**Travail à réaliser**:
Recopiez mot pour mot, dans l'article sur le climat et la crise économique, le passage qui va de « L'environnement doit primer » jusqu'à « de la crise économique. ».

**Passage fourni**:
====================

L'environnement doit primer sur l'économie

  |  Radio-Canada avec Agence France-Presse et Reuters
Le secrétaire général des nations unies, Ban Ki-moon Le secrétaire général des Nations unies, Ban Ki-moon

Le monde doit résister à la tentation de revoir ou de mettre de côté ses engagements contre le réchauffement climatique pour régler la crise internationale, selon le secrétaire général de l'ONU, Ban Ki-moon.

Le secrétaire général de l'ONU Ban Ki-moon exhorte les gouvernements du monde à ne pas abandonner leurs efforts environnementaux pour sortir de la crise économique.

Pour le secrétaire général de l'ONU, la relance économique ne doit pas se faire au détriment des engagements environnementaux, mais plutôt en complémentarité avec eux.

S'adressant jeudi aux représentants et ministres d'une centaine de pays présents à la Conférence de l'ONU sur les changements climatiques à Poznan, en Pologne, Ban Ki-moon a déclaré sans détour: « Oui, la crise économique est grave. Pourtant, s'agissant des changements climatiques, les enjeux sont bien plus grands. La crise climatique affecte notre prospérité potentielle et la vie des gens, maintenant ou dans un avenir lointain. Il ne peut être question d'un retour en arrière sur nos engagements ».

====================

(Enregistrements issus d'une source de données)

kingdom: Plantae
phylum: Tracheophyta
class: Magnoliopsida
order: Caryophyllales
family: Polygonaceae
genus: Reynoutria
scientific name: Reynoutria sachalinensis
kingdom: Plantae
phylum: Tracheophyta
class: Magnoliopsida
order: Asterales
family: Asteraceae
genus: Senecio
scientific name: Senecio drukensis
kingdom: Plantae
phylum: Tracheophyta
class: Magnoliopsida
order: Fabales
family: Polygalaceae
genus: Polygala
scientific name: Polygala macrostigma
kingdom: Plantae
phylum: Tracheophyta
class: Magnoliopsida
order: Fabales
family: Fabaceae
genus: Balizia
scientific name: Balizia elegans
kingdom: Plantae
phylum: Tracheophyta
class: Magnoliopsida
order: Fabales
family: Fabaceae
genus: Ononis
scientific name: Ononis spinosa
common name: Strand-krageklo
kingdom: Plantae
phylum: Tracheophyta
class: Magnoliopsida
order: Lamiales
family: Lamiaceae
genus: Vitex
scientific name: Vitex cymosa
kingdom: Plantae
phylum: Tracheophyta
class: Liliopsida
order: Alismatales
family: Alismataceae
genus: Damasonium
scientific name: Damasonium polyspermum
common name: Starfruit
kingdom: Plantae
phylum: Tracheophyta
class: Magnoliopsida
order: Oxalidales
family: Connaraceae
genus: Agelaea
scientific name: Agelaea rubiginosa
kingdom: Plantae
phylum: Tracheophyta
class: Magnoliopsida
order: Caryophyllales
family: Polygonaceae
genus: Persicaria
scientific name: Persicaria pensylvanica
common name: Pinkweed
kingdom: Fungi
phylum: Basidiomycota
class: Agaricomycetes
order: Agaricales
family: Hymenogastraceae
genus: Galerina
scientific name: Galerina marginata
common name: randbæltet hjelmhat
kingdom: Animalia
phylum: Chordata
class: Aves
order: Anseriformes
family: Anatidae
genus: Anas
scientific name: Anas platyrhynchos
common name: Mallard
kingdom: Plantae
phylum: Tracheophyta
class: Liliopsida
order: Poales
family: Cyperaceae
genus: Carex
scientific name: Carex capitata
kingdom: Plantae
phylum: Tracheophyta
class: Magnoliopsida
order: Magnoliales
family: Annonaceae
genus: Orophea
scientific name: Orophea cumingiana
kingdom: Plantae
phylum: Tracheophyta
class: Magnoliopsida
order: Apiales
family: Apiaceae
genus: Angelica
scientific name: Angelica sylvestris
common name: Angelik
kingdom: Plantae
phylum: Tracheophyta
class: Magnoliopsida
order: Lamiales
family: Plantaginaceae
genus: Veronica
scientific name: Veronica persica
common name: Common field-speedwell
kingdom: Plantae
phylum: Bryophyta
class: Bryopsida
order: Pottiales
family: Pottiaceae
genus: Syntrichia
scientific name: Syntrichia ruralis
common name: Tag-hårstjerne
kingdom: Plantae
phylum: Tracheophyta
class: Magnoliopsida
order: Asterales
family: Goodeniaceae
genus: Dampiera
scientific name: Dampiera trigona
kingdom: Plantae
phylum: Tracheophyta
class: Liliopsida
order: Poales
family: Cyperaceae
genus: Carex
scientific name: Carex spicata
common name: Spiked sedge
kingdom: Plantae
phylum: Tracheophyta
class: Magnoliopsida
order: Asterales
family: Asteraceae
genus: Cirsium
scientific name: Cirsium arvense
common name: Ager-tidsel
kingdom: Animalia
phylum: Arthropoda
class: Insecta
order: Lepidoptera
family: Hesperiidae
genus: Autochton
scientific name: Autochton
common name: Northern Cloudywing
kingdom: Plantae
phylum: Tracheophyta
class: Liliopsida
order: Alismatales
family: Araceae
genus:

====================

**Résultat obtenu**:
L'environnement doit primer sur l'économie

  |  Radio-Canada avec Agence France-Presse et Reuters
Le secrétaire général des nations unies, Ban Ki-moon Le secrétaire général des Nations unies, Ban Ki-moon

Le monde doit résister à la tentation de revoir ou de mettre de côté ses engagements contre le réchauffement climatique pour régler la crise internationale, selon le secrétaire général de l'ONU, Ban Ki-moon.

Le secrétaire général de l'ONU Ban Ki-moon exhorte les gouvernements du monde à ne pas abandonner leurs efforts environnementaux pour sortir de la crise économique.